Instructions to follow: Exactly as written, retype the listing below, omitting the pictures.

Records for this task:
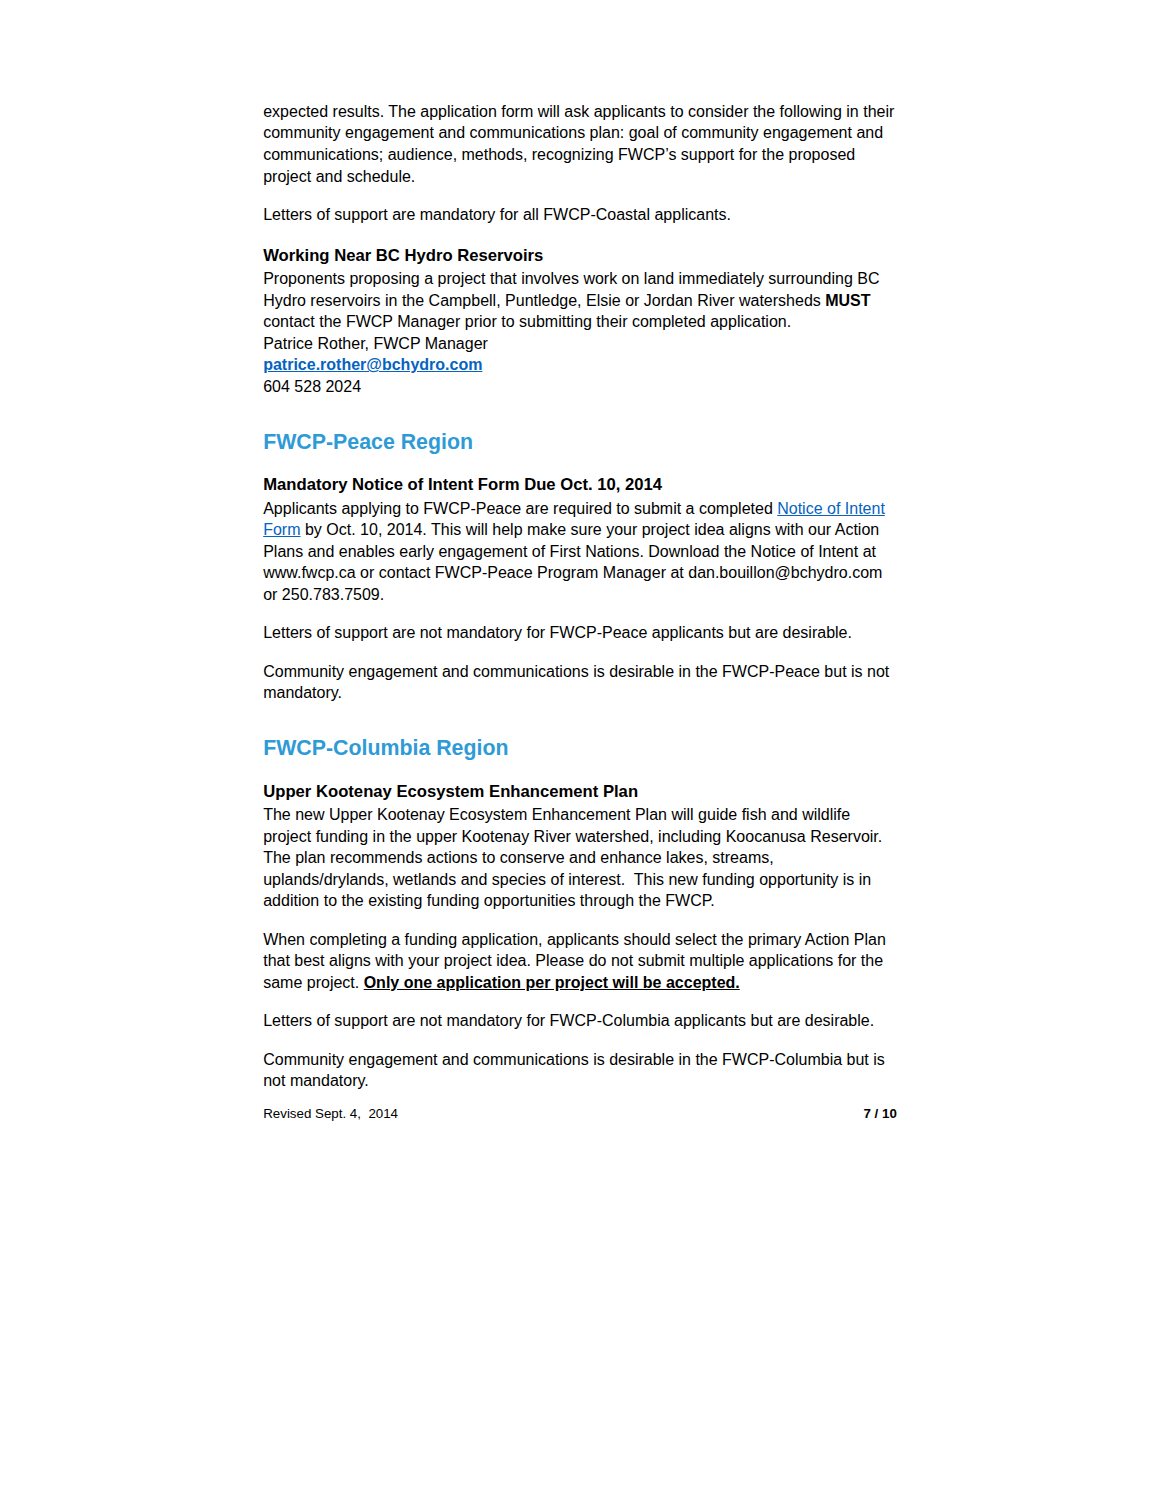expected results. The application form will ask applicants to consider the following in their community engagement and communications plan: goal of community engagement and communications; audience, methods, recognizing FWCP’s support for the proposed project and schedule.
Letters of support are mandatory for all FWCP-Coastal applicants.
Working Near BC Hydro Reservoirs
Proponents proposing a project that involves work on land immediately surrounding BC Hydro reservoirs in the Campbell, Puntledge, Elsie or Jordan River watersheds MUST contact the FWCP Manager prior to submitting their completed application.
Patrice Rother, FWCP Manager
patrice.rother@bchydro.com
604 528 2024
FWCP-Peace Region
Mandatory Notice of Intent Form Due Oct. 10, 2014
Applicants applying to FWCP-Peace are required to submit a completed Notice of Intent Form by Oct. 10, 2014. This will help make sure your project idea aligns with our Action Plans and enables early engagement of First Nations. Download the Notice of Intent at www.fwcp.ca or contact FWCP-Peace Program Manager at dan.bouillon@bchydro.com or 250.783.7509.
Letters of support are not mandatory for FWCP-Peace applicants but are desirable.
Community engagement and communications is desirable in the FWCP-Peace but is not mandatory.
FWCP-Columbia Region
Upper Kootenay Ecosystem Enhancement Plan
The new Upper Kootenay Ecosystem Enhancement Plan will guide fish and wildlife project funding in the upper Kootenay River watershed, including Koocanusa Reservoir. The plan recommends actions to conserve and enhance lakes, streams, uplands/drylands, wetlands and species of interest. This new funding opportunity is in addition to the existing funding opportunities through the FWCP.
When completing a funding application, applicants should select the primary Action Plan that best aligns with your project idea. Please do not submit multiple applications for the same project. Only one application per project will be accepted.
Letters of support are not mandatory for FWCP-Columbia applicants but are desirable.
Community engagement and communications is desirable in the FWCP-Columbia but is not mandatory.
Revised Sept. 4, 2014 7 / 10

Response:
expected results. The application form will ask applicants to consider the following in their community engagement and communications plan: goal of community engagement and communications; audience, methods, recognizing FWCP’s support for the proposed project and schedule.
Letters of support are mandatory for all FWCP-Coastal applicants.
Working Near BC Hydro Reservoirs
Proponents proposing a project that involves work on land immediately surrounding BC Hydro reservoirs in the Campbell, Puntledge, Elsie or Jordan River watersheds MUST contact the FWCP Manager prior to submitting their completed application.
Patrice Rother, FWCP Manager
patrice.rother@bchydro.com
604 528 2024
FWCP-Peace Region
Mandatory Notice of Intent Form Due Oct. 10, 2014
Applicants applying to FWCP-Peace are required to submit a completed Notice of Intent Form by Oct. 10, 2014. This will help make sure your project idea aligns with our Action Plans and enables early engagement of First Nations. Download the Notice of Intent at www.fwcp.ca or contact FWCP-Peace Program Manager at dan.bouillon@bchydro.com or 250.783.7509.
Letters of support are not mandatory for FWCP-Peace applicants but are desirable.
Community engagement and communications is desirable in the FWCP-Peace but is not mandatory.
FWCP-Columbia Region
Upper Kootenay Ecosystem Enhancement Plan
The new Upper Kootenay Ecosystem Enhancement Plan will guide fish and wildlife project funding in the upper Kootenay River watershed, including Koocanusa Reservoir. The plan recommends actions to conserve and enhance lakes, streams, uplands/drylands, wetlands and species of interest. This new funding opportunity is in addition to the existing funding opportunities through the FWCP.
When completing a funding application, applicants should select the primary Action Plan that best aligns with your project idea. Please do not submit multiple applications for the same project. Only one application per project will be accepted.
Letters of support are not mandatory for FWCP-Columbia applicants but are desirable.
Community engagement and communications is desirable in the FWCP-Columbia but is not mandatory.
Revised Sept. 4, 2014 7 / 10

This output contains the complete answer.